An interferon (IFN)-gamma immunoreactive molecule, localized to small neurons in peripheral sensory ganglia (N-IFN-gamma), has been detected with two mouse monoclonal antibodies (DB1 and DB16) directed against different epitopes of rat IFN-gamma. To define N-IFN-gamma with regard to its protein characteristics and bioactivities, DB1 and DB16 were used to purify N-IFN-gamma from rat trigeminal ganglia in a two-step sequential antibody-affinity procedure. Sodium dodecylsulfate polyacrylamide gel electrophoresis (PAGE) and silver staining of purified N-IFN-gamma displayed three bands with an approximate molecular mass of 66, 62 and 54 kDa.

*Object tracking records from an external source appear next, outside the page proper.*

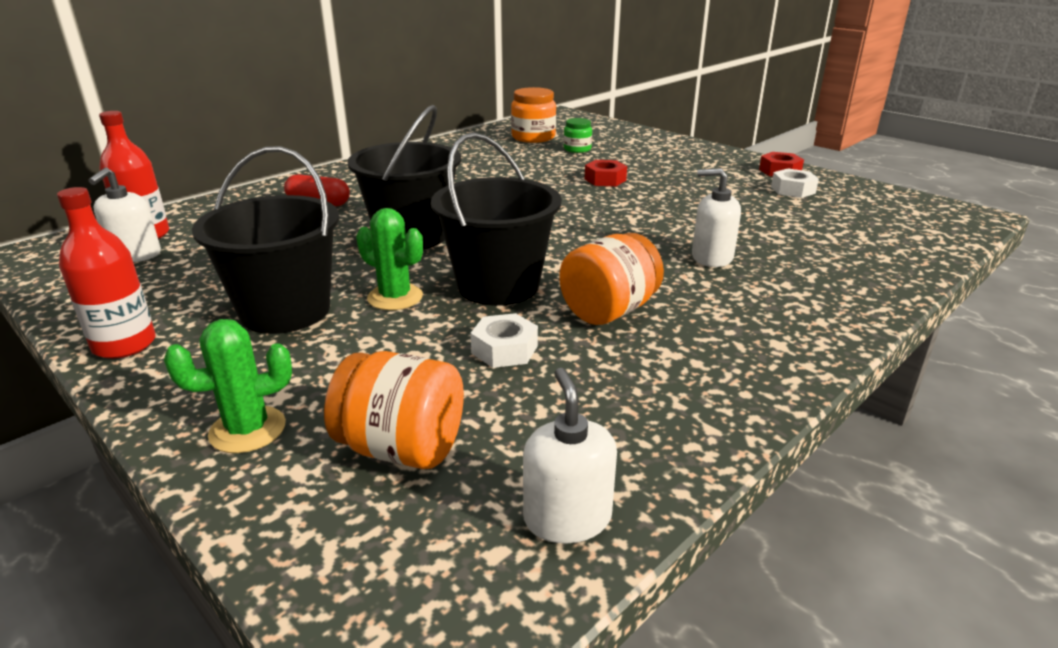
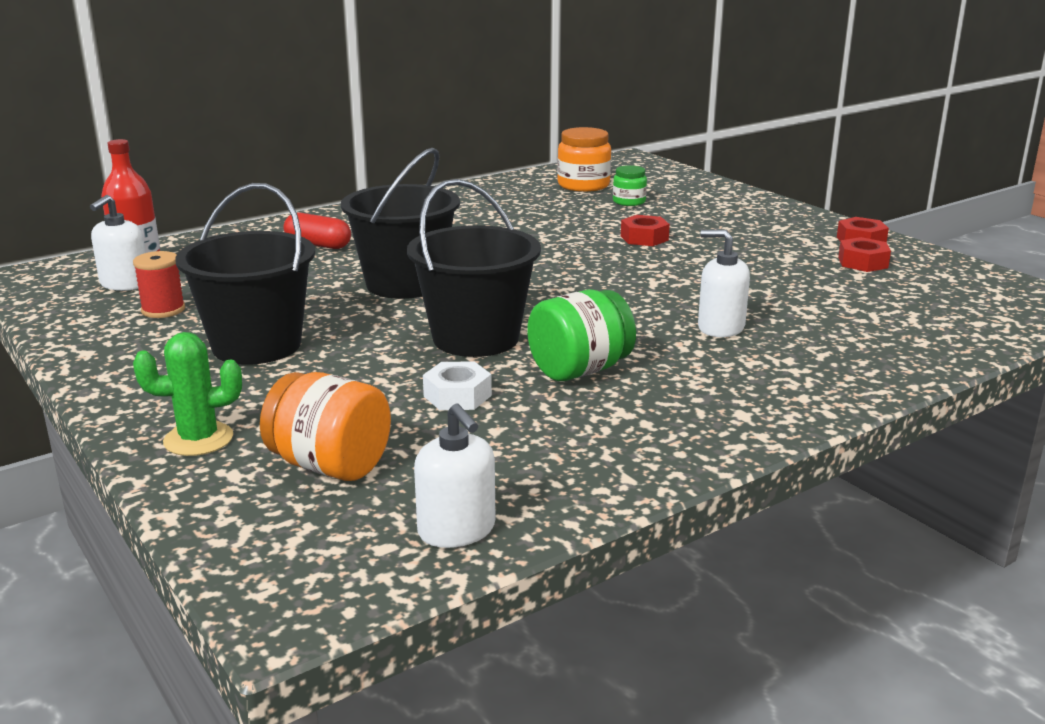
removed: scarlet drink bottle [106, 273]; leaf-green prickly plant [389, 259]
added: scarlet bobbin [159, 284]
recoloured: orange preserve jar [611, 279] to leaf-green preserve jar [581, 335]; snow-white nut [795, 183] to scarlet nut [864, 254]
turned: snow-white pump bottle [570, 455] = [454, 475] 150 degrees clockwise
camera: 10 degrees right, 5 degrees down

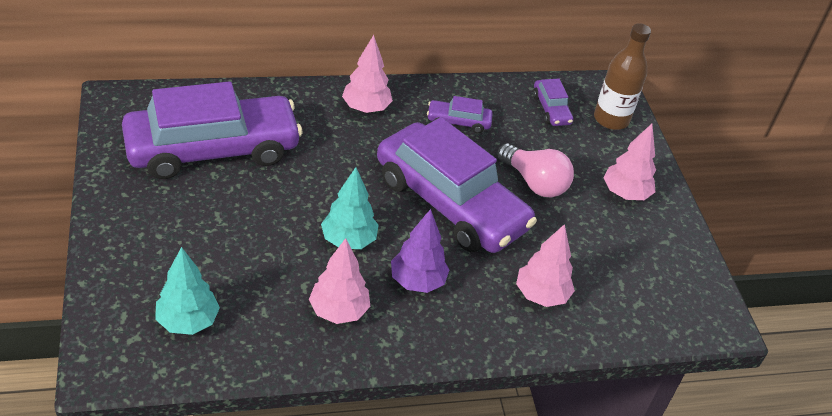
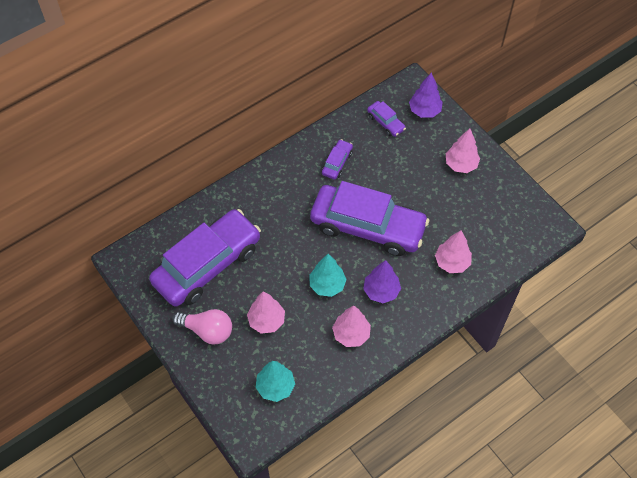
moved: pink toy tree [367, 74] to [266, 312]; pink light bulb [536, 170] to [202, 327]
replaced: russet drink bottle [622, 76] to purple toy tree [426, 95]
turned: purple automobile [460, 114] = [337, 159] 135 degrees clockwise
camera: 20 degrees left, 15 degrees up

The N-IFN-gamma bioactivity was confined to the protein stained on gel when native material was run on PAGE. Biological effects of pure N-IFN-gamma were examined and compared with those of lymphocyte-derived recombinant IFN-gamma. N-IFN-gamma had antiviral effects in vitro and induced major histocompatibility complex class I and II antigens on macrophages and in cells in skeletal muscle cell cultures. N-IFN-gamma also stimulated myoblast proliferation and affected cholinergic receptor distribution on myotubes similar to recombinant IFN-gamma. Both molecules potently stimulated Trypanosoma brucei brucei growth. These data suggest that, although N-IFN-gamma is a protein distinct from lymphocyte-derived IFN-gamma, the two molecules have enough structural similarities to allow for antibody recognition of at least two epitopes, and action on similar target structures on both parasite and mammalian cells.